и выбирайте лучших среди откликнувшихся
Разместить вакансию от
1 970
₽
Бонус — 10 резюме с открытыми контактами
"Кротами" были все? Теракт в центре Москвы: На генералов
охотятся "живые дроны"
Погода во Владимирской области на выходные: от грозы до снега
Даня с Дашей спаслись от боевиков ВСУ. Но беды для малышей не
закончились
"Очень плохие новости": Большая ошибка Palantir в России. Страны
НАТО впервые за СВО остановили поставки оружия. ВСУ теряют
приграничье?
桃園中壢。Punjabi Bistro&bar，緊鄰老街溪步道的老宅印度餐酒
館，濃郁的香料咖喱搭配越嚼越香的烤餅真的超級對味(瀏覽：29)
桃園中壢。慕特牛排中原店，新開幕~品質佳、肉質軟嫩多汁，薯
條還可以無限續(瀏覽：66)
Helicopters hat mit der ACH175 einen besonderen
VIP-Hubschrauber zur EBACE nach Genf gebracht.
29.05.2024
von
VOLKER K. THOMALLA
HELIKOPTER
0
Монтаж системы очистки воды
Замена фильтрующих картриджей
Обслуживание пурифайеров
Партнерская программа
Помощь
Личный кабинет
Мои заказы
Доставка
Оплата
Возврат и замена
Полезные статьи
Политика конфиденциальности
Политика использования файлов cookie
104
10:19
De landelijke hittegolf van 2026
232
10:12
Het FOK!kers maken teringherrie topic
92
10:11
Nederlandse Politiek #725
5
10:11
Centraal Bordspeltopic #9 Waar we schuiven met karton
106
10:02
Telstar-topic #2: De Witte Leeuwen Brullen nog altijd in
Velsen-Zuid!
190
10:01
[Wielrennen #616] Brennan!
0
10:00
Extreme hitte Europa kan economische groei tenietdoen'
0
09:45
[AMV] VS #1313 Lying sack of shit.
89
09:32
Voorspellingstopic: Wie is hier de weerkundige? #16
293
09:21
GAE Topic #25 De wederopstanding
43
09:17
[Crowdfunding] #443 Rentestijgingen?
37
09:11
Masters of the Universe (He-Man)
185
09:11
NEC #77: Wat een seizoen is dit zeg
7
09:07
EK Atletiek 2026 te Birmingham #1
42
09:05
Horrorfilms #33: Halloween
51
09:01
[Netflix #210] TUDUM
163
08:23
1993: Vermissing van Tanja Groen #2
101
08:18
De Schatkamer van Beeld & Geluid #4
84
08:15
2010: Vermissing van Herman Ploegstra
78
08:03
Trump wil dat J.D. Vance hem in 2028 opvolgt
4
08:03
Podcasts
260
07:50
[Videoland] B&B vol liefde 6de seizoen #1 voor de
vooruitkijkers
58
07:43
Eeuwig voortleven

**WHAT IS EXPECTED:**
Reproduce exactly the lines of the records above from the one with "Даня с Дашей" to the one with "桃園中壢。慕特牛排中原店，新開幕~品質佳、肉質軟嫩多汁，薯", both included, and leave out everything else.

**RESPONSE TO THE EXERCISE:**
Даня с Дашей спаслись от боевиков ВСУ. Но беды для малышей не
закончились
"Очень плохие новости": Большая ошибка Palantir в России. Страны
НАТО впервые за СВО остановили поставки оружия. ВСУ теряют
приграничье?
桃園中壢。Punjabi Bistro&bar，緊鄰老街溪步道的老宅印度餐酒
館，濃郁的香料咖喱搭配越嚼越香的烤餅真的超級對味(瀏覽：29)
桃園中壢。慕特牛排中原店，新開幕~品質佳、肉質軟嫩多汁，薯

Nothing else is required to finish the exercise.